La differenza tra la nostra denuncia e quella del commissario è sostanziale: noi chiediamo, in caso di condanna, che si applichi la pena prevista dal codice, mentre l’ex prefetto fissa subito il “prezzo dell’offesa”. Trentamila euro, appunto. Una cifra spropositata, volgare direi, che serve a spaventare. Un’odiosa tattica che nel nostro ambiente giornalistico è conosciuta come “querela temeraria” (nel caso del commissario Saladino un procedimento di mediazione, ma il senso non cambia). Uno strumento facile facile sempre più utilizzato da chi vuole porre un freno alla libera informazione.
Le querele temerarie vengono utilizzate da chi, lamentando una lesione della propria reputazione e facendo leva sul diritto alla tutela della reputazione stessa, sporge querela (o minaccia di farlo) al solo fine di intimidire o minacciare il giornalista.

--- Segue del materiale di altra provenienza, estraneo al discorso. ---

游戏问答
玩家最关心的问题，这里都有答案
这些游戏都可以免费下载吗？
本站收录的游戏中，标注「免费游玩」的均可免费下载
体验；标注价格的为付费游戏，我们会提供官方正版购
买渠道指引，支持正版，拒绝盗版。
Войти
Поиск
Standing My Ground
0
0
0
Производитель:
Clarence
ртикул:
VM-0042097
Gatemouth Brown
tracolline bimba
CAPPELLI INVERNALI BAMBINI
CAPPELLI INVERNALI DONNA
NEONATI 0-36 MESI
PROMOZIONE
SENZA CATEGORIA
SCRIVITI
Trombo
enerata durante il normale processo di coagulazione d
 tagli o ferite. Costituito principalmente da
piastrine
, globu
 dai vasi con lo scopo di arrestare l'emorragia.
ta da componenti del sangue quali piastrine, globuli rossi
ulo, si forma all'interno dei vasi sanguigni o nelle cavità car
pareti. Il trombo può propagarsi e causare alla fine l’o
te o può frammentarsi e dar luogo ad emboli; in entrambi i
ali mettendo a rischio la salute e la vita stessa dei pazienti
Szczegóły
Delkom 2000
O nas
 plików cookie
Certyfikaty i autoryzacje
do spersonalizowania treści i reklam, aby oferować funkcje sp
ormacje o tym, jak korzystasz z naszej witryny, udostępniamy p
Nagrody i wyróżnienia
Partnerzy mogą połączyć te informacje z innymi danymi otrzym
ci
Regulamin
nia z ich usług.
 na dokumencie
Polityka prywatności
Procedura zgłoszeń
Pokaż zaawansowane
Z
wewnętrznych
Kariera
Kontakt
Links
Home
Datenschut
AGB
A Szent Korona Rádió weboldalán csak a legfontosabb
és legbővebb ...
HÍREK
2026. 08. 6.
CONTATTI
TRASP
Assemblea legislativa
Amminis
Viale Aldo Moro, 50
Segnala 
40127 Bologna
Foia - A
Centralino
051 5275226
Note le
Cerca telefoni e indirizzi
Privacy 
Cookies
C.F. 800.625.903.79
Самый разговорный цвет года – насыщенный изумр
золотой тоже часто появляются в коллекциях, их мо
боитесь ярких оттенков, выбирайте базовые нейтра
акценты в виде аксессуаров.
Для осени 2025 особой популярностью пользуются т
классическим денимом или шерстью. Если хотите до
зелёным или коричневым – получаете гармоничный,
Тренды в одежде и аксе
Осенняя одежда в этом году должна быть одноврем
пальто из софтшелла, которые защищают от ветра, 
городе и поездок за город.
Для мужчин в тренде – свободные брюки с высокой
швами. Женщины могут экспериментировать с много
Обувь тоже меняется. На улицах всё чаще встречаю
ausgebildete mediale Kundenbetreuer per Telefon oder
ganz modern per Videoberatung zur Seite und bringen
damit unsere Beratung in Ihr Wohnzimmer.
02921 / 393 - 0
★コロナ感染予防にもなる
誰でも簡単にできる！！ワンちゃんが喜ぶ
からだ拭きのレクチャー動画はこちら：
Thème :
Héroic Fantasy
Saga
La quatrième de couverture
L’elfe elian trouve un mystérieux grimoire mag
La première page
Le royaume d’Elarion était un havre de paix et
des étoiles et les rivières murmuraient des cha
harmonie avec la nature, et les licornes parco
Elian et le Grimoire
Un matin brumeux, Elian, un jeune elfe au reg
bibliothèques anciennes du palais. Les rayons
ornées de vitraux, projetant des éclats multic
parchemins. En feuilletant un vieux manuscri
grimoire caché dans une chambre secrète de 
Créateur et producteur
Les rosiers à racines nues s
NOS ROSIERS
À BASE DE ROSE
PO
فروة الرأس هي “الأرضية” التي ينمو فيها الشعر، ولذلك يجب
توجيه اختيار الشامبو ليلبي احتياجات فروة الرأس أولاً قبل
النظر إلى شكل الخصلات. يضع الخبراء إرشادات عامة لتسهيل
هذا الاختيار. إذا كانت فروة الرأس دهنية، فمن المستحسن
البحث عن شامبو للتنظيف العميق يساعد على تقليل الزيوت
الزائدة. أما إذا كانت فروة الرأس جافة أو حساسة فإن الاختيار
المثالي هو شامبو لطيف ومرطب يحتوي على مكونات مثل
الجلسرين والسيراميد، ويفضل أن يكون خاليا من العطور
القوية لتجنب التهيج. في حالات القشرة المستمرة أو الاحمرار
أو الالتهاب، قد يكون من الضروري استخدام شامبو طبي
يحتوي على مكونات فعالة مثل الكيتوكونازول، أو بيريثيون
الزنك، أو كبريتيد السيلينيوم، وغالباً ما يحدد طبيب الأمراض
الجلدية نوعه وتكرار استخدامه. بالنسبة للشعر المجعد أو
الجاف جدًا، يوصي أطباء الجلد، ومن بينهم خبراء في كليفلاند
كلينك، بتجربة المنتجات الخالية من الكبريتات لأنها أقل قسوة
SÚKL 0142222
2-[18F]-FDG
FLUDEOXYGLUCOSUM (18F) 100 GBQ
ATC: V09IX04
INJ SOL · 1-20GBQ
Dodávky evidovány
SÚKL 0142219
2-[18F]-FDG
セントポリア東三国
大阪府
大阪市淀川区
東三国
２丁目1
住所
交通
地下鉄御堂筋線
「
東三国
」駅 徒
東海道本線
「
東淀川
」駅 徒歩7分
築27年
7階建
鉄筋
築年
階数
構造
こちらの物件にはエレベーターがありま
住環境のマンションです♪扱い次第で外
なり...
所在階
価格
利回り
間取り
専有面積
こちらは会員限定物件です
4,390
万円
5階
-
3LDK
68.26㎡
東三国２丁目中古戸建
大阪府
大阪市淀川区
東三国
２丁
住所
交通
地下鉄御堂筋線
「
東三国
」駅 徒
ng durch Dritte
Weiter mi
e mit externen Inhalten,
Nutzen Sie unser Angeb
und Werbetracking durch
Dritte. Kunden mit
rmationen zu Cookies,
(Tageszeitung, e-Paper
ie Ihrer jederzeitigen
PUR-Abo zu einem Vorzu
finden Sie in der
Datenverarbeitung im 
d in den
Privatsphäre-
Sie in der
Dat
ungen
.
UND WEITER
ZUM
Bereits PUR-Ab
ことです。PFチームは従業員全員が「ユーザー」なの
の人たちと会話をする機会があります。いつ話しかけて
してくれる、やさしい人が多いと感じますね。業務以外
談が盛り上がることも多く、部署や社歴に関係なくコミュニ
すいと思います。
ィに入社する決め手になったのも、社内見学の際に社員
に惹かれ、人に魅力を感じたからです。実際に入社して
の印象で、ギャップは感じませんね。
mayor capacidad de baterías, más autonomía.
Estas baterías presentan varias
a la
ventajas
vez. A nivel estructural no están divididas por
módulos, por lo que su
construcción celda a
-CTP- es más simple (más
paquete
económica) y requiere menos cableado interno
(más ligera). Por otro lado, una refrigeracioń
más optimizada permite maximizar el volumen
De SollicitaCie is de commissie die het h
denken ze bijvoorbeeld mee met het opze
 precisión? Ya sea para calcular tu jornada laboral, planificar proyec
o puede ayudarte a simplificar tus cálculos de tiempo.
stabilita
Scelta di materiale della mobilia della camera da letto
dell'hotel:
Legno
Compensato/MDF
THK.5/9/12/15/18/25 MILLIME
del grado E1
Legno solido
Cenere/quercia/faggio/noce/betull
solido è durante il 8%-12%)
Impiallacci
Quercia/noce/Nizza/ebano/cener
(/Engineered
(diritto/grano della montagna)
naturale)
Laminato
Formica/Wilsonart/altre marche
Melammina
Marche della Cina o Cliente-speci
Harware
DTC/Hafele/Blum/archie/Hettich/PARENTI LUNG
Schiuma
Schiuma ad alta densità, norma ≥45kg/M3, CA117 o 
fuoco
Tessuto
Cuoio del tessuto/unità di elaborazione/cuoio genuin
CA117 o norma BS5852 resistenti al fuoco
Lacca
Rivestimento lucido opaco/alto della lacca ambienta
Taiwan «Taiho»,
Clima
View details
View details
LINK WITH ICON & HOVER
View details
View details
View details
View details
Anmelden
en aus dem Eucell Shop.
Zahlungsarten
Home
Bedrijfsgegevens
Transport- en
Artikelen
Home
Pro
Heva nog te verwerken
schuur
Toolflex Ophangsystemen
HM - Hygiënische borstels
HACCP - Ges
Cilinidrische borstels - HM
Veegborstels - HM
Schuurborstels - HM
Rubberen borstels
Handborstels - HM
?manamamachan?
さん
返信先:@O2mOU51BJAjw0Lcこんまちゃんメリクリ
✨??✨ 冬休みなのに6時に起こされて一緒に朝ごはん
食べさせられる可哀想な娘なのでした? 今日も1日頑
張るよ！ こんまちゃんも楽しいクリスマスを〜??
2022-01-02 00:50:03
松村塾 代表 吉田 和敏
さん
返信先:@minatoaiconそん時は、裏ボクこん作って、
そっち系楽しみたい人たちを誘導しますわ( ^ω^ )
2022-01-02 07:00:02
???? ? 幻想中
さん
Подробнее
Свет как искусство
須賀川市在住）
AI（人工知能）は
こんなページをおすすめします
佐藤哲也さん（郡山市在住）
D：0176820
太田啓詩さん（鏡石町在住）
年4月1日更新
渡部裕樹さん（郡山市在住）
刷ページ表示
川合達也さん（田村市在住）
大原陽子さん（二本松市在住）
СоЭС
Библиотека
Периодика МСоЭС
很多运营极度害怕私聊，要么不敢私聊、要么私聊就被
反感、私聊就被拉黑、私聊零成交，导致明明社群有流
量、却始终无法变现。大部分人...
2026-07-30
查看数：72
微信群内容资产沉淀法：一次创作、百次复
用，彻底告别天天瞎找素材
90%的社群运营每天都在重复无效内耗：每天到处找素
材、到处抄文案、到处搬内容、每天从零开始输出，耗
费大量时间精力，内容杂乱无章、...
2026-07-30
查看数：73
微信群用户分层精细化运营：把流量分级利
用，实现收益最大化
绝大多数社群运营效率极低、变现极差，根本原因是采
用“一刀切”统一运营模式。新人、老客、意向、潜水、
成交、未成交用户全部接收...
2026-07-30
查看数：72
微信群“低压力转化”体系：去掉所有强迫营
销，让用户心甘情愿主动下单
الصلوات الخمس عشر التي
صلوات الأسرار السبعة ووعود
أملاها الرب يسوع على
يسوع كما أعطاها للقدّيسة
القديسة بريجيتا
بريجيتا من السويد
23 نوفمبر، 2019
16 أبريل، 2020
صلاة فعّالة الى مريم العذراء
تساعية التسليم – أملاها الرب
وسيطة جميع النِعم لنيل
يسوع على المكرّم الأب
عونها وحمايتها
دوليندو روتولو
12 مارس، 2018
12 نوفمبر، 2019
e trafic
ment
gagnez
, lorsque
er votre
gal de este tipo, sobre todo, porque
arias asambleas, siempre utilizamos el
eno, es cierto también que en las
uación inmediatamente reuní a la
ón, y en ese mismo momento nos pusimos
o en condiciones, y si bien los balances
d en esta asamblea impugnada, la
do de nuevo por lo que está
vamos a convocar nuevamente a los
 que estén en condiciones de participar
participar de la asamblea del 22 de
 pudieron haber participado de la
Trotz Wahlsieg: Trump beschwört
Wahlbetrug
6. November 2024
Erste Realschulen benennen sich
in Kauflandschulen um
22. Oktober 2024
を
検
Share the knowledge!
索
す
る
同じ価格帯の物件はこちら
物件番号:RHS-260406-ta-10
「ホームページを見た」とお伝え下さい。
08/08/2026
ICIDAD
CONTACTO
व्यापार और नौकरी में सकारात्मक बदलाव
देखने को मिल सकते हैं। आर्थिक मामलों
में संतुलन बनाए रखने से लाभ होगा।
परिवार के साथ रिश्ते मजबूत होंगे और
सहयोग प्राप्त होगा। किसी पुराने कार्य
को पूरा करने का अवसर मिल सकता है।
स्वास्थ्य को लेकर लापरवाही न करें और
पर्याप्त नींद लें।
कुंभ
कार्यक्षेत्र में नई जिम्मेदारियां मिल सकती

Come si riconoscono dalle “normali” querele? Restando sempre nell’ambito giornalistico, una persona che si sente offesa, prima ancora di passare alle carte bollate, chiede subito una smentita o rettifica riservandosi comunque la possibilità di procedere per via giudiziaria (ha tre mesi di tempo per farlo).
Se invece l’intento è di spaventare e mettere il bavaglio all’informazione scomoda, quella per capirci che continua a chiedere conto di come si amministra e di come vengono spese le risorse pubbliche, ad esempio, ecco che si ricorre alle cifre a cinque zeri. Che indubbiamente spaventano, soprattutto le piccole testate come la nostra.
«Tale fenomeno – scrive la collega di Articolo 21, Flavia Marinucci -, ha preso piede proprio in ragione del fatto che il legislatore italiano non ha previsto una vera e propria sanzione per chi, sapendo di non essere nel giusto, abusa dello strumento giuridico della querela al solo scopo di arrecare danni al giornalista. In altri paesi europei, al contrario – prosegue Marinucci -, il legislatore ha previsto, per arginare il fenomeno, il versamento di una cauzione da parte di chi deposita una querela, che servirebbe a risarcire il querelato in caso di assoluzione dello stesso. Tale espediente sarebbe utile anche in Italia per evitare o quanto meno limitare tali abusi e la conseguente compressione del fondamentale diritto di cronaca».
Comunque la si legga, la situazione non ci lascia ovviamente sereni. Non è facile continuare a scrivere ciò che è giusto scrivere pensando a quei trentamila euro. Un aiuto, in questi casi, sarebbe quello che potrebbe (e dovrebbe) venire dai lettori attraverso l’incoraggiamento ad andare avanti e con le dimostrazioni di stima e di solidarietà che in questi casi più che mai sono graditi. La loro mancanza apre le porte al pericoloso isolamento che dà ragione alle temerarie denunce.